- [Material provided]
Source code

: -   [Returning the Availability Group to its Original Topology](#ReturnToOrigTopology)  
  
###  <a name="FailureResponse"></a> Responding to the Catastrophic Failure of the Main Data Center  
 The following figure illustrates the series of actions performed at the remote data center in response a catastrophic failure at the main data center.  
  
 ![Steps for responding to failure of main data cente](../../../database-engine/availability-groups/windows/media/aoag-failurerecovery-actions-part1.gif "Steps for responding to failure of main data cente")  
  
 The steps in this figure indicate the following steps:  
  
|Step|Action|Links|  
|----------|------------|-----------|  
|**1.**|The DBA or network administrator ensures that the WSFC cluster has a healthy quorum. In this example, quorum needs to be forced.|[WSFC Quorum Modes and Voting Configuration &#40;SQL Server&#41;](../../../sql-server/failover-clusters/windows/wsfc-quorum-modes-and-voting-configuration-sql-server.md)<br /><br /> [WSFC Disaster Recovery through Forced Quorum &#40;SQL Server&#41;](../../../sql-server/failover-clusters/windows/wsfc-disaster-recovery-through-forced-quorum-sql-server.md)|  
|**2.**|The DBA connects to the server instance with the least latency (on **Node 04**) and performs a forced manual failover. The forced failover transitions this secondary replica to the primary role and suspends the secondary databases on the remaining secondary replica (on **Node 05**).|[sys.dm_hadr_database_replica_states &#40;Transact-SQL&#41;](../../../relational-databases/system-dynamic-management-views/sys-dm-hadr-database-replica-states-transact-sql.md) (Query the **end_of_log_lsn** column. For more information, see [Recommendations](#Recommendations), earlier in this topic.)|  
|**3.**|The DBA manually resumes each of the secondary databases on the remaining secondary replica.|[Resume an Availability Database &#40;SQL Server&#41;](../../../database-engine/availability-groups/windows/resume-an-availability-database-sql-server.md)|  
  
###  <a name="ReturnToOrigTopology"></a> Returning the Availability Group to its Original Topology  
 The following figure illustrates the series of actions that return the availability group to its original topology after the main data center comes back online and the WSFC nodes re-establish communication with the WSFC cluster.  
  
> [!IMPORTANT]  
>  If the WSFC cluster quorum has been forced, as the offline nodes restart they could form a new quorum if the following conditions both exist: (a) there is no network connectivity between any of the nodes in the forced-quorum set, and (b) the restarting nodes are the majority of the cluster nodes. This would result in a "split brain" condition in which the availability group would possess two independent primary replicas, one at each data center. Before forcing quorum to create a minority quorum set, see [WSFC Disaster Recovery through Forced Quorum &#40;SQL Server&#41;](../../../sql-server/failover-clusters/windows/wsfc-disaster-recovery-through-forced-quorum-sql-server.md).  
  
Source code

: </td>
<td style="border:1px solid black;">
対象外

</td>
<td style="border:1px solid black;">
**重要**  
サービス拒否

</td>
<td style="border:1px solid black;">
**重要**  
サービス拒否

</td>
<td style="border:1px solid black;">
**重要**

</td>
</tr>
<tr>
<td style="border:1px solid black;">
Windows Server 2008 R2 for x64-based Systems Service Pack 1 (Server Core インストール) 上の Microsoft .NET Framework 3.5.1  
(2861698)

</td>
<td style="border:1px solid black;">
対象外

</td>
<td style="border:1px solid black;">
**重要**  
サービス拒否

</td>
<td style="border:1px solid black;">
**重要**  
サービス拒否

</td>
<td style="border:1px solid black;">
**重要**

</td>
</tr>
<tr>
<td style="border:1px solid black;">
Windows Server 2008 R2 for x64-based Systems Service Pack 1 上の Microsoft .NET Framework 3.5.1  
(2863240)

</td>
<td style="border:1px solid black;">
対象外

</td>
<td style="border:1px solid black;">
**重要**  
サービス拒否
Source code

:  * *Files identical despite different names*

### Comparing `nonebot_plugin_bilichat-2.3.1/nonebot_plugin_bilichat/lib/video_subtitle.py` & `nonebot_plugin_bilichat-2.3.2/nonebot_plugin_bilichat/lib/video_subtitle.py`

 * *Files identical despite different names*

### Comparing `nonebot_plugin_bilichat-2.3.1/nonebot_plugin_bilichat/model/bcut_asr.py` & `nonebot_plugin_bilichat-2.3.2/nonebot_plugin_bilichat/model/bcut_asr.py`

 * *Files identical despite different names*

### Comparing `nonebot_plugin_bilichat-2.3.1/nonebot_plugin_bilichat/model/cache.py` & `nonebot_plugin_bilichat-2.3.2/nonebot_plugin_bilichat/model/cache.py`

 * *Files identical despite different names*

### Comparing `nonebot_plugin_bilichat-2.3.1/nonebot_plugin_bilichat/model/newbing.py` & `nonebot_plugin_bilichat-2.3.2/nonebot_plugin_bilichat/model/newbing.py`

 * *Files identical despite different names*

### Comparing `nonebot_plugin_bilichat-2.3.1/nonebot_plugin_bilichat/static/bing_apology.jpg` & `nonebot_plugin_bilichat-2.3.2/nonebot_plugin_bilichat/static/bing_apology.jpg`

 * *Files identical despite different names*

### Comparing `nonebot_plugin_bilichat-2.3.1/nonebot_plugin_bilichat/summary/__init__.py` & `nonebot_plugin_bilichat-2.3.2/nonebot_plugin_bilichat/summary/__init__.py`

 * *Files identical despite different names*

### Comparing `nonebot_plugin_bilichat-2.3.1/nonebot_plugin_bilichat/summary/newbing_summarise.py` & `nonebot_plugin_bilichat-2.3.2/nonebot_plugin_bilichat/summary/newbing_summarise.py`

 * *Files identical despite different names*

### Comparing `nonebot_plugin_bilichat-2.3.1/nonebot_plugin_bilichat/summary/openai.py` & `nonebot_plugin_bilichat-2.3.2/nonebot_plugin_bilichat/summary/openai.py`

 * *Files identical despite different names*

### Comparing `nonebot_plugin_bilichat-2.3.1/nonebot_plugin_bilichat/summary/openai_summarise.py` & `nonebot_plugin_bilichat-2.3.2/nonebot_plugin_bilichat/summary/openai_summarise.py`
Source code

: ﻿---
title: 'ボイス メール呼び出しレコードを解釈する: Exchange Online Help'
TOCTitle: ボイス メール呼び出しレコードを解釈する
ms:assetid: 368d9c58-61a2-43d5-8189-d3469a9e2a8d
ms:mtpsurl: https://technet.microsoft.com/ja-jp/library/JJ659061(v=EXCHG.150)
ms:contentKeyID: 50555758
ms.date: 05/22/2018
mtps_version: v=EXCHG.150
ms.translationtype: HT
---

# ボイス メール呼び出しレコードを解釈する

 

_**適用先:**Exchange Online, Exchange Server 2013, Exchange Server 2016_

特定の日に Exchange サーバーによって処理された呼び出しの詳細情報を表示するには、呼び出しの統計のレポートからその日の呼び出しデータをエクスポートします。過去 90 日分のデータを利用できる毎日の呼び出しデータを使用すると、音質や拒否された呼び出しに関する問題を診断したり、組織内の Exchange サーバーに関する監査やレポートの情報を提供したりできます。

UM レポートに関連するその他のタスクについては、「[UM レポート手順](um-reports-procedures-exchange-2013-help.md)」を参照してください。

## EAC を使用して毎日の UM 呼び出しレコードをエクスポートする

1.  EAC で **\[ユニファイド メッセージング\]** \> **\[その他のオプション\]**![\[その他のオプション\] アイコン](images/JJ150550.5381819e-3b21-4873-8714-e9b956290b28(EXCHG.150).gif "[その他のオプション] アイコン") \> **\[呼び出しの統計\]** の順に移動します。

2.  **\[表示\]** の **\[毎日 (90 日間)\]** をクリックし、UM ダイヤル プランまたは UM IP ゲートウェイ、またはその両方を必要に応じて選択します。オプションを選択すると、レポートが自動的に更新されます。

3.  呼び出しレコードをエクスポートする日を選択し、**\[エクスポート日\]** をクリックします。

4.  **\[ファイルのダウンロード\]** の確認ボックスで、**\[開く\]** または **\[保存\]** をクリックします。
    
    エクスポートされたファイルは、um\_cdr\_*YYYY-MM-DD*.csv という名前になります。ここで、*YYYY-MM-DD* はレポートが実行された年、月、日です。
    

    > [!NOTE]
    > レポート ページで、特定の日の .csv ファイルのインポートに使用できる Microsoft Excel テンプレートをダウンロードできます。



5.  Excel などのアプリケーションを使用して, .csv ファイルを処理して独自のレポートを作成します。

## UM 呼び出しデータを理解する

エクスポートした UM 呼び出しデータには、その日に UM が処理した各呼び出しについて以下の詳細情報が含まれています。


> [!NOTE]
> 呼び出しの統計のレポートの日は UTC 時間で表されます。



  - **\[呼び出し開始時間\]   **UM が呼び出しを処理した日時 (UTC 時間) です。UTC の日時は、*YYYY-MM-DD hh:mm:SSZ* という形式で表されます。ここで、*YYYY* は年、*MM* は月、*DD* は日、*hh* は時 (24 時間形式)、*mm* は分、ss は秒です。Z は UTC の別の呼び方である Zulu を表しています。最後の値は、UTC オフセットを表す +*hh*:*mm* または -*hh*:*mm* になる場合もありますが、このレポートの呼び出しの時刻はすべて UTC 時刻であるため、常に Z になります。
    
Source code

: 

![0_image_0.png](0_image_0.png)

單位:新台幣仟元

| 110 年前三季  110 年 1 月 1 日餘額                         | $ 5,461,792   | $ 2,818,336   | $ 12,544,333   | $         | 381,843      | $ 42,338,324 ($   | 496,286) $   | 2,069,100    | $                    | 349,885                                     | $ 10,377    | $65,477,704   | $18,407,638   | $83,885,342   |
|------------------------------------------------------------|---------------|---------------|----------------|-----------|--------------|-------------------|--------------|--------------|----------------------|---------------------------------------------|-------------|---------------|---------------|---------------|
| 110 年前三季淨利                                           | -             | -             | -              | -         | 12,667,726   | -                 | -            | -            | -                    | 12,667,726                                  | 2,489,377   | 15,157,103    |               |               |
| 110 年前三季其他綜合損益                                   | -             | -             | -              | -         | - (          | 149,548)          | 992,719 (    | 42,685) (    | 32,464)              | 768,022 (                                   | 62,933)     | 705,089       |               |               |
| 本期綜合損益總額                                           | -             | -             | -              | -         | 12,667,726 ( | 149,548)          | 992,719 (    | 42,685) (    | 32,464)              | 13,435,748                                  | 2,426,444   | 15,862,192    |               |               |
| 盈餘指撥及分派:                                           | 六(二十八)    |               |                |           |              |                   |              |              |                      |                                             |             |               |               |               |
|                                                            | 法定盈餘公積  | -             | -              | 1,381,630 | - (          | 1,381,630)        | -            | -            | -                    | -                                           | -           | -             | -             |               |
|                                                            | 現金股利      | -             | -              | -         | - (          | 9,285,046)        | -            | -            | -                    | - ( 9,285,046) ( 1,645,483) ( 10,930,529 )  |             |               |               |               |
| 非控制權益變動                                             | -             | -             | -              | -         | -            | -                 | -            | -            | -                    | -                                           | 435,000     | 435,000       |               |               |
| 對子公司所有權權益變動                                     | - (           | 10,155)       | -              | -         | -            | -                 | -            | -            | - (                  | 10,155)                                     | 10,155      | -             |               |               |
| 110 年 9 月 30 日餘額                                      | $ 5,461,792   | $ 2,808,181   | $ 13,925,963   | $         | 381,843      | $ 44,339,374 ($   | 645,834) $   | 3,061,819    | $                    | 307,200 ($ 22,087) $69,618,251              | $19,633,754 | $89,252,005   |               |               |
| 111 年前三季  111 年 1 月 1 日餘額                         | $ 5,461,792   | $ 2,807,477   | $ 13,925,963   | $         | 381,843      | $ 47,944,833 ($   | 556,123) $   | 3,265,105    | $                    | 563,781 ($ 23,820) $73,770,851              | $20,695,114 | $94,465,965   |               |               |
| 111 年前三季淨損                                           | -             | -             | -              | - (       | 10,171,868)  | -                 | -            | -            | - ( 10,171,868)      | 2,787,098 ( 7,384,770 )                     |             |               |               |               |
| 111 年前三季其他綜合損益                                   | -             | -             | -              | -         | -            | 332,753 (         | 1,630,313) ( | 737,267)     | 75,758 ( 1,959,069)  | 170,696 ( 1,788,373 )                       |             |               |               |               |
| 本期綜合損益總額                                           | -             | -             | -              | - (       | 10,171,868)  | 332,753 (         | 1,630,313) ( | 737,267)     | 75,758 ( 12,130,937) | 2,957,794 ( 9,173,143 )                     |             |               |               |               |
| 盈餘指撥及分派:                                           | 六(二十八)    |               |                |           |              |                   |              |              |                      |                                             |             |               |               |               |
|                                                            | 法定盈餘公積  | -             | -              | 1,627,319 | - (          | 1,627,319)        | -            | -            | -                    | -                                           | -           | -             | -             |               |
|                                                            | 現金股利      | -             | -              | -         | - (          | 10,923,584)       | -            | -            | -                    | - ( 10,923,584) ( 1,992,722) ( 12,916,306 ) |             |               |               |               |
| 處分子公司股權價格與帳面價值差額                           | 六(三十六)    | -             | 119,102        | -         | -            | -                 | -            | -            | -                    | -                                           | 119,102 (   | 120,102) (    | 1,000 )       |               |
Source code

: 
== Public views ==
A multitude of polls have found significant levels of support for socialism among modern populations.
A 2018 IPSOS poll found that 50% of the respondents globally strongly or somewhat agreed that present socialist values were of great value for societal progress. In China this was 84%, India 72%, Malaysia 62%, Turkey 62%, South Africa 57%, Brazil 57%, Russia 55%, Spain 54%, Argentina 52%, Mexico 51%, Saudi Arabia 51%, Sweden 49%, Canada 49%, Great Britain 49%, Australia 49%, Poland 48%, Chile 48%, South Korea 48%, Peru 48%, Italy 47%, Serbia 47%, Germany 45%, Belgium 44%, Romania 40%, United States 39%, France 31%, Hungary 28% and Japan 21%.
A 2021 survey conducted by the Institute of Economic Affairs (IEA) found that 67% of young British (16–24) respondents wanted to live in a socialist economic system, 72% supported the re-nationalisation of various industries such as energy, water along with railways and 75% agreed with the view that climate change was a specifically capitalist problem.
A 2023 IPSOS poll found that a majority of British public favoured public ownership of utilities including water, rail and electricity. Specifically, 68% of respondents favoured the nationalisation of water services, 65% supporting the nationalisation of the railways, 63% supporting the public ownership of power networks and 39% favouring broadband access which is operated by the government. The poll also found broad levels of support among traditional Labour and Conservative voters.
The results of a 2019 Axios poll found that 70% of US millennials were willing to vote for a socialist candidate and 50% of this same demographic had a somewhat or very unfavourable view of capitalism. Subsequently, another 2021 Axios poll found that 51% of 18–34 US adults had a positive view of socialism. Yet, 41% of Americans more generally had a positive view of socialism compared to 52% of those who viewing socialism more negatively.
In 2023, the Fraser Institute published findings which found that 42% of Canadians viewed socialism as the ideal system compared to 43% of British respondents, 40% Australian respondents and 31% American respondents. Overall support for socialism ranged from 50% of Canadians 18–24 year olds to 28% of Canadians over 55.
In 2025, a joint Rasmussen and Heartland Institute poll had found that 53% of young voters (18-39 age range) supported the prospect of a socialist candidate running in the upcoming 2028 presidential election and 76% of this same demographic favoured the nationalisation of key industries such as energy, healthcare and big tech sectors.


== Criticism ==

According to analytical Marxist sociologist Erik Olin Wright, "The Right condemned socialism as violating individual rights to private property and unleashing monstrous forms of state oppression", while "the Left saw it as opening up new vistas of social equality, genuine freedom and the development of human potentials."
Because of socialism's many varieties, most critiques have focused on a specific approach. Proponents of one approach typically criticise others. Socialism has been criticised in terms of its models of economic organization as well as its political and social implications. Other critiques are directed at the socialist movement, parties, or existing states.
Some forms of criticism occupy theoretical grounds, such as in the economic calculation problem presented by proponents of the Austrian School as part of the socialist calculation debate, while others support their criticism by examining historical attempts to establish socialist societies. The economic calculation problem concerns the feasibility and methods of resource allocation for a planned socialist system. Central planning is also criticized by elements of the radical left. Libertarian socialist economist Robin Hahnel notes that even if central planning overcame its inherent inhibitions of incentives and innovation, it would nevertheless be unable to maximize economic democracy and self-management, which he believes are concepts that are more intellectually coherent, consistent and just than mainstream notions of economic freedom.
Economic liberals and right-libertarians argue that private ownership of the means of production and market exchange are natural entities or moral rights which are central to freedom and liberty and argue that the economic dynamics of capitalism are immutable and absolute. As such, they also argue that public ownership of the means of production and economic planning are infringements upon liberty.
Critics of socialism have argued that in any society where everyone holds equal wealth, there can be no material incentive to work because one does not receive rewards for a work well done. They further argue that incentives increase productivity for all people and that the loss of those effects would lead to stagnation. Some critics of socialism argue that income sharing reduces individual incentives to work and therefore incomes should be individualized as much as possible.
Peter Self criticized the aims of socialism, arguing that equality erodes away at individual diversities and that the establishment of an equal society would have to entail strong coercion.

- [Assigned task] Please count how many lines of the material above include the string "メール呼び出しレコードを解釈する", then give that number alone.

- [Answer to this problem] 3